CSE 559A: Computer Vision

Use Left/Right PgUp/PgDown to navigate slides

Fall 2018: T-R: 11:30-1pm @ Lopata 101

Instructor: Ayan Chakrabarti (ayan@wustl.edu).
Course Staff: Zhihao Xia, Charlie Wu, Han Liu

Sep 13, 2018

• Tomorrow
• Zhihao's Office Hours back in Jolley 309: 10:30am-Noon

• This Friday: Regular Office Hours
• Next Friday: Recitation for PSET 1
• Try all problems before coming to recitation
• Monday Office Hours again in Jolley 217

# Image Restoration

Statistics / Estimation Recap

Setting

• There is a true image (or image-like object) $$x$$ that we want to estimate
• What we have is some degraded observation $$y$$ that is based on $$x$$
• The degradation might be "stochastic": so we say $$p(y | x)$$

Simplest Case (single pixel: $$x,y \in \mathbb{R}$$):

$y = x + \sigma \epsilon \rightarrow p(y|x) = \mathcal{N}(y; \mu = x, \sigma^2)$

Estimate $$x$$ from $$y$$: "denoising"

# Image Restoration

Statistics / Estimation Recap

• $$p(y|x)$$ is our observation model, called the likelihood function
• Likelihood of observation $$y$$ given true image $$x$$
• Maximum Likelihood Estimator: $$\hat{x} = \arg \max_x p(y|x)$$

For $$p(y|x) = \mathcal{N}(y; x, \sigma^2)$$, what is ML Estimate ?

$p(y|x) = \frac{1}{\sqrt{2\pi}\sigma} \exp\left(- \frac{(y - x)^2}{2\sigma^2}\right)$

$$\hat{x}=y$$

That's a little disappointing.
◆ ◆ ◆ ◆ ◆
• **Work order**: Reproduce the lecture slides word for word, from "CSE 559A: Computer" up to and including "Ayan Chakrabarti (ayan@wustl.edu).". Please rely on the lecture slides alone.

Dataset items:
◆ ◆ ◆ ◆ ◆
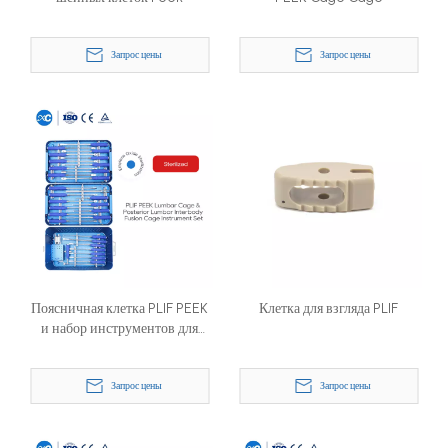
Запрос цены
Запрос цены
Поясничная клетка PLIF PEEK
Клетка для взгляда PLIF
и набор инструментов для
задней поясничной
межтеловой спондилодезной
Запрос цены
Запрос цены
клетки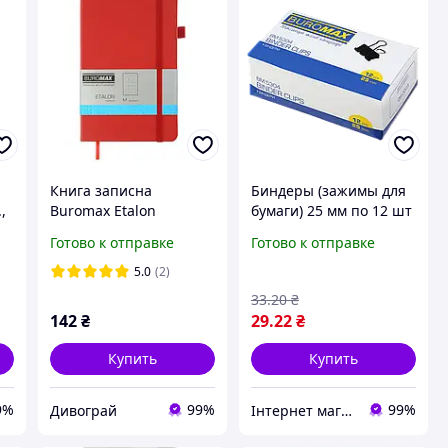
Книга записна
Биндеры (зажимы для
,
Buromax Etalon
бумаги) 25 мм по 12 шт
125*195мм 96 аркушів
в карт. коробке
Готово к отправке
Готово к отправке
у крапку обкладинка
Buromax ВМ.5304
штучна шкіра Червона
5.0
(2)
(BM.291360-05)
33
.20
₴
142
₴
29
.22
₴
Купить
Купить
9%
99%
99%
Дивограй
Інтернет магазин "Папірко"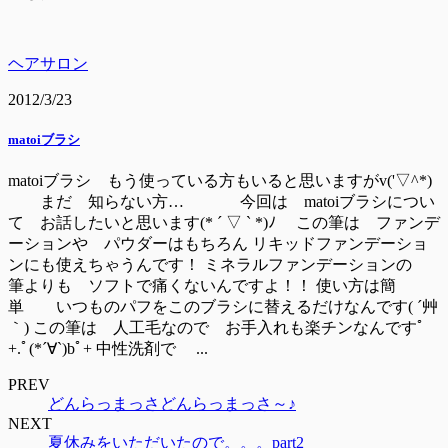
ヘアサロン
2012/3/23
matoiブラシ
matoiブラシ もう使っている方もいると思いますがv('▽^*)
まだ 知らない方… 今回は matoiブラシについ
て お話したいと思います(* ´ ▽ ` *)ﾉ この筆は ファンデ
ーションや パウダーはもちろん リキッドファンデーショ
ンにも使えちゃうんです！ ミネラルファンデーションの
筆よりも ソフトで痛くないんですよ！！ 使い方は簡
単 いつものパフをこのブラシに替えるだけなんです( ´艸
｀) この筆は 人工毛なので お手入れも楽チンなんですﾟ
+.ﾟ(*´∀`)bﾟ+ 中性洗剤で ...
PREV
どんらっまっさどんらっまっさ～♪
NEXT
夏休みをいただいたので。。。part2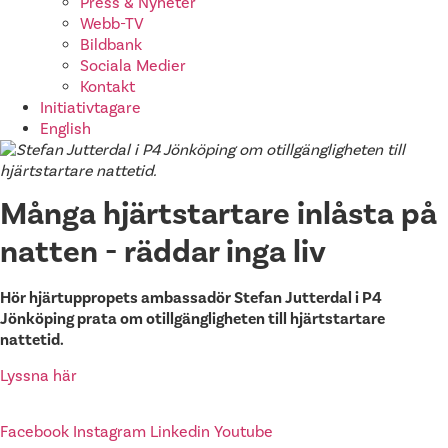
Press & Nyheter
Webb-TV
Bildbank
Sociala Medier
Kontakt
Initiativtagare
English
Många hjärtstartare inlåsta på
natten - räddar inga liv
Hör hjärtuppropets ambassadör Stefan Jutterdal i P4
Jönköping prata om otillgängligheten till hjärtstartare
nattetid.
Lyssna här
Facebook
Instagram
Linkedin
Youtube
◆ ◆ ◆ ◆ ◆
• **Task output**:
CSE 559A: Computer Vision

Use Left/Right PgUp/PgDown to navigate slides

Fall 2018: T-R: 11:30-1pm @ Lopata 101

Instructor: Ayan Chakrabarti (ayan@wustl.edu).